Given that you are looking for a "workflow best practices", there's a high premium that should be placed on both reproducibility and transparency. Since your goal is data analysis and not data collection or database management, there's not a strong reason to be creating your own databases and a custom database would likely make your workflow and analysis less transparent. In short, if you don't need to build a database, don't.
It sounds like your workflow is as follows:
- Download data from public sources (ideally .csv or a similarly nice format)
- Clean and process the data
- Run analysis on the (potentially linked) cleaned data
I would recommend dividing your workflow into two distinct steps:
1. Download and Clean Data
If your files are all .csv (or other regular delimited files), then you just need the data.table
package for this step. You can write a single R script to download, clean, and save the data you need. A minimal example is below:
# Download data
library(data.table)

Collected data:
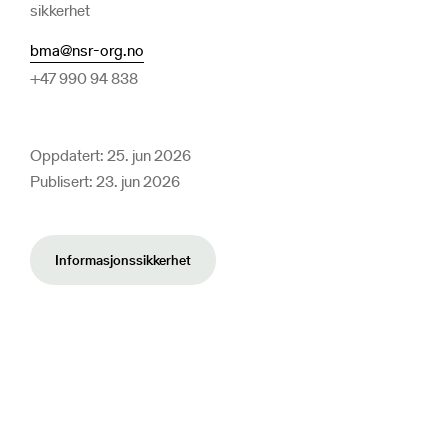
sikkerhet
bma@nsr-org.no
+47 990 94 838
Oppdatert: 25. jun 2026
Publisert: 23. jun 2026
Informasjonssikkerhet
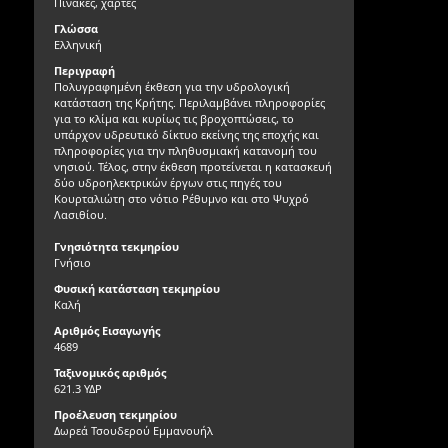
Πίνακες, χάρτες
Γλώσσα
Ελληνική
Περιγραφή
Πολυγραφημένη έκθεση για την υδρολογική
κατάσταση της Κρήτης. Περιλαμβάνει πληροφορίες
για το κλίμα και κυρίως τις βροχοπτώσεις, το
υπάρχον υδρευτικό δίκτυο εκείνης της εποχής και
πληροφορίες για την πληθυσμιακή κατανομή του
νησιού. Τέλος, στην έκθεση προτείνεται η κατασκευή
δύο υδροηλεκτρικών έργων στις πηγές του
Κουρταλιώτη στο νότιο Ρέθυμνο και στο Ψυχρό
Λασιθίου.
Γνησιότητα τεκμηρίου
Γνήσιο
Φυσική κατάσταση τεκμηρίου
Καλή
Αριθμός Εισαγωγής
4689
Ταξινομικός αριθμός
621.3 ΥΔΡ
Προέλευση τεκμηρίου
Δωρεά Τσουδερού Εμμανουήλ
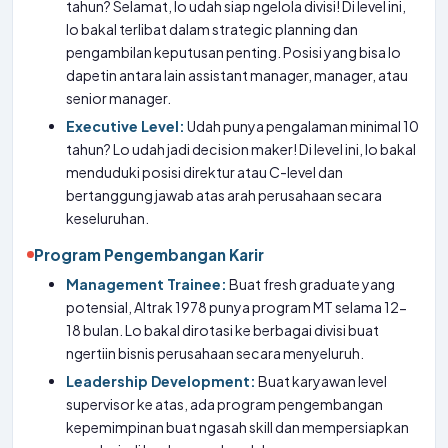
tahun? Selamat, lo udah siap ngelola divisi! Di level ini,
lo bakal terlibat dalam strategic planning dan
pengambilan keputusan penting. Posisi yang bisa lo
dapetin antara lain assistant manager, manager, atau
senior manager.
Executive Level:
Udah punya pengalaman minimal 10
tahun? Lo udah jadi decision maker! Di level ini, lo bakal
menduduki posisi direktur atau C-level dan
bertanggung jawab atas arah perusahaan secara
keseluruhan.
Program Pengembangan Karir
Management Trainee:
Buat fresh graduate yang
potensial, Altrak 1978 punya program MT selama 12-
18 bulan. Lo bakal dirotasi ke berbagai divisi buat
ngertiin bisnis perusahaan secara menyeluruh.
Leadership Development:
Buat karyawan level
supervisor ke atas, ada program pengembangan
kepemimpinan buat ngasah skill dan mempersiapkan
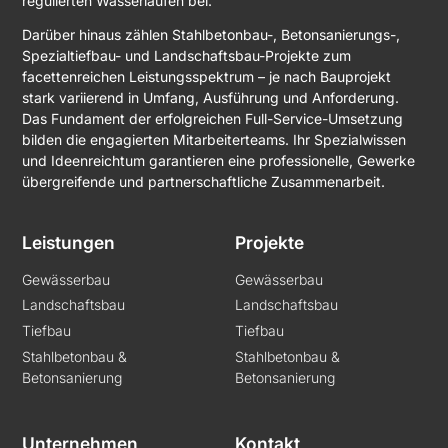
regulierten Wasserläufen bei.
Darüber hinaus zählen Stahlbetonbau-, Betonsanierungs-,
Spezialtiefbau- und Landschaftsbau-Projekte zum
facettenreichen Leistungsspektrum – je nach Bauprojekt
stark variierend in Umfang, Ausführung und Anforderung.
Das Fundament der erfolgreichen Full-Service-Umsetzung
bilden die engagierten Mitarbeiterteams. Ihr Spezialwissen
und Ideenreichtum garantieren eine professionelle, Gewerke
übergreifende und partnerschaftliche Zusammenarbeit.
Leistungen
Projekte
Gewässerbau
Gewässerbau
Landschaftsbau
Landschaftsbau
Tiefbau
Tiefbau
Stahlbetonbau &
Stahlbetonbau &
Betonsanierung
Betonsanierung
Unternehmen
Kontakt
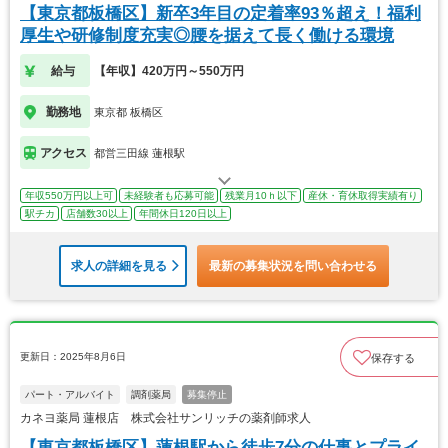
【東京都板橋区】新卒3年目の定着率93％超え！福利
厚生や研修制度充実◎腰を据えて長く働ける環境
給与
【年収】420万円～550万円
勤務地
東京都 板橋区
アクセス
都営三田線 蓮根駅
年収550万円以上可
未経験者も応募可能
残業月10ｈ以下
産休・育休取得実績有り
駅チカ
店舗数30以上
年間休日120日以上
求人の詳細を見る
最新の募集状況を問い合わせる
更新日：2025年8月6日
保存する
パート・アルバイト
調剤薬局
募集停止
カネヨ薬局 蓮根店 株式会社サンリッチの薬剤師求人
【東京都板橋区】蓮根駅から徒歩7分の仕事とプライ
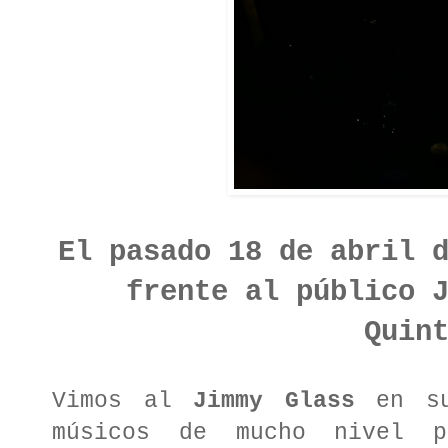
El pasado 18 de abril 
frente al público 
Quin
Vimos al
Jimmy Glass
en su
músicos de mucho nivel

[Check your understanding]:
1) According to the workflow advice, which R package is needed for the download-and-clean step when the files are all .csv or other regular delimited files?
2) Reproduce the workflow advice between "Given that you" and "a database, don't.", inclusive.

[Task-by-task solutions]:
1) The data.table package.

2)
Given that you are looking for a "workflow best practices", there's a high premium that should be placed on both reproducibility and transparency. Since your goal is data analysis and not data collection or database management, there's not a strong reason to be creating your own databases and a custom database would likely make your workflow and analysis less transparent. In short, if you don't need to build a database, don't.